How do others respond to your suffering?
Thursday, May 16, 2013 at 12:16PM
Jim Robbins in "high-reactives", emotions, emotions, friendship, new heart, pain, suffering

The best way to respond to another person's suffering is at an emotional level, not a rational one.  Respond to emotion with emotion. [1]  I don't mean that we fake an emotional response, or become overly dramatic or animated as we acknowledge their anguish; but rather, we learn to hear with our hearts, rather than dispensing prescriptions. 

How a person handles your pain will tell you about their view of God.

When sharing our heartache with others, most of us get a corrective response.  Here's what the Corrective Response sounds like:

1. "Here's what the Bible says about that; now just believe it." 

2. "Here's my experience and how I handled pain:  You should adopt my attitude."

3. "You're over-reacting or too sensitive.  It's not as bad as you think it is."

[It may, in fact, not be as bad as they think it is, but telling them so isn't likely to improve their situation or perspective.]


The negative impact of the Corrective Response:
The fallacy here is that reason cannot always heal; and will often make the suffering worse.   And reason is a cheap substitute for entering into another's suffering:  It takes more energy and love to "weep with those who weep" than offering a rational [and clinical] response to their hurt.

**EXTRACTED RECORDS:**
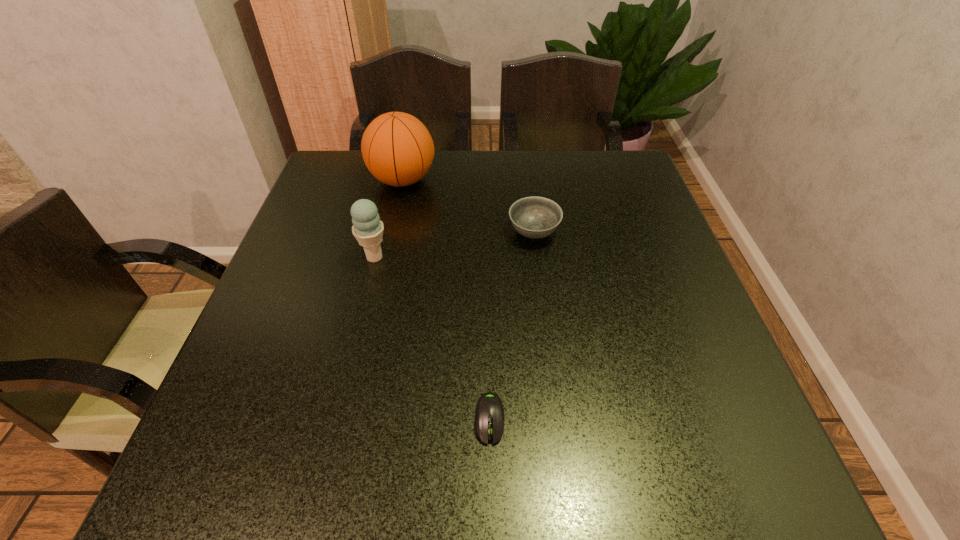
What are the coordinates of `basketball` in the screenshot? It's located at (398, 150).

I want to click on the farthest object, so click(x=398, y=150).

The image size is (960, 540). I want to click on ice cream, so click(x=367, y=228).

At what (x,y) coordinates should I click in order to perform the action: click on the rightmost object. Please return your answer as a coordinate pair (x, y). The width and height of the screenshot is (960, 540). Looking at the image, I should click on (534, 217).

Where is `bowl`? bowl is located at coordinates (534, 217).

Where is `the third object from left to right`? the third object from left to right is located at coordinates [x=489, y=413].

At what (x,y) coordinates should I click in order to perform the action: click on the nearest object. Please return your answer as a coordinate pair (x, y). The height and width of the screenshot is (540, 960). Looking at the image, I should click on (489, 413).

Identify the location of free space located on the front of the basketball. This screenshot has width=960, height=540. (391, 238).

This screenshot has height=540, width=960. I want to click on vacant space situated on the front of the second tallest object, so click(x=344, y=386).

At what (x,y) coordinates should I click in order to perform the action: click on vacant space situated on the front of the third tallest object. Please return your answer as a coordinate pair (x, y). This screenshot has height=540, width=960. Looking at the image, I should click on (553, 380).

**WHAT TO WORK ON:** Copy the passage of the post on responding to suffering that opens with the words containing "The best way" and closes with "view of God.", keeping every word and mark unchanged.

**SOLUTION TO THIS EXERCISE:**
The best way to respond to another person's suffering is at an emotional level, not a rational one.  Respond to emotion with emotion. [1]  I don't mean that we fake an emotional response, or become overly dramatic or animated as we acknowledge their anguish; but rather, we learn to hear with our hearts, rather than dispensing prescriptions. 

How a person handles your pain will tell you about their view of God.